L’Assemblea Antirazzista chiede al Comune di Trento disposizioni chiare riguardo all’iscrizione all’anagrafe per i richiedenti asilo, condannando l’instaurazione del registro parallelo. “Inutile spreco di soldi, che venga accantonato al più presto”

 

“Il Comune prenda una posizione sull’iscrizione anagrafica dei richiedenti asilo”
di Rebecca Franzin

 

TRENTO. Oggi pomeriggio di fronte all’Ufficio Anagrafe del Comune si è riunita l’Assemblea Antirazzista di Trento per celebrare la vittoria sancita dalla sentenza che lo scorso 9 luglio ha dichiarato incostituzionale, per violazione dell’articolo 3 della Costituzione, la disposizione del primo Decreto Sicurezza che impediva ai richiedenti asilo di iscriversi all’anagrafe. 

 

Non essere iscritti all’anagrafe significa non avere un documento d’identità, documento senza il quale i richiedenti asilo non possono accedere a diritti garantiti loro dalla Costituzione”, ha dichiarato Stefano Bleggi, portavoce dell’Assemblea. “Non possono fare una patente, iscrivere i propri figli a delle associazioni sportive e soprattutto non possono avere accesso ai bonus spesa, maternità o al reddito d’emergenza, molto importanti per le persone in difficoltà nel post pandemia”. 

 

L’Assemblea, che da ottobre 2018 si batte per permettere ai richiedenti asilo l’iscrizione all’anagrafe, si rammarica che l’amministrazione locale non abbia riconosciuto prima la discriminazione insita nella norma. “I Comuni e gli enti responsabili dell’accoglienza rimuovano al più presto gli ostacoli che persistono per ottenere la residenza.
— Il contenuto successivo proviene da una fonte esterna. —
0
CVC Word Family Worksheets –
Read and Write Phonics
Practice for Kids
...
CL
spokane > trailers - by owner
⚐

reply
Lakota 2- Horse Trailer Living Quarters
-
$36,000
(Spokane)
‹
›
Chiediamo che il Comune di Trento dia l’esempio anche per gli altri comuni”, aggiungendo inoltre la richiesta per il  regolamento sulla residenza fittizia per i richiedenti asilo senza fissa dimora, che è una già realtà in altre città italiane. 

 

Proprio in questi giorni è stato aperto il registro parallelo approvato in consiglio comunale a fine gennaio, per il quale sono richieste due marche da bollo del valore complessivo di €32,00. Secondo l’Assemblea questo è “un inutile spreco di soldi per i richiedenti asilo e non concede alcun diritto di fatto. Chiediamo che venga immediatamente accantonato, rispettando la sentenza della Corte Costituzionale”.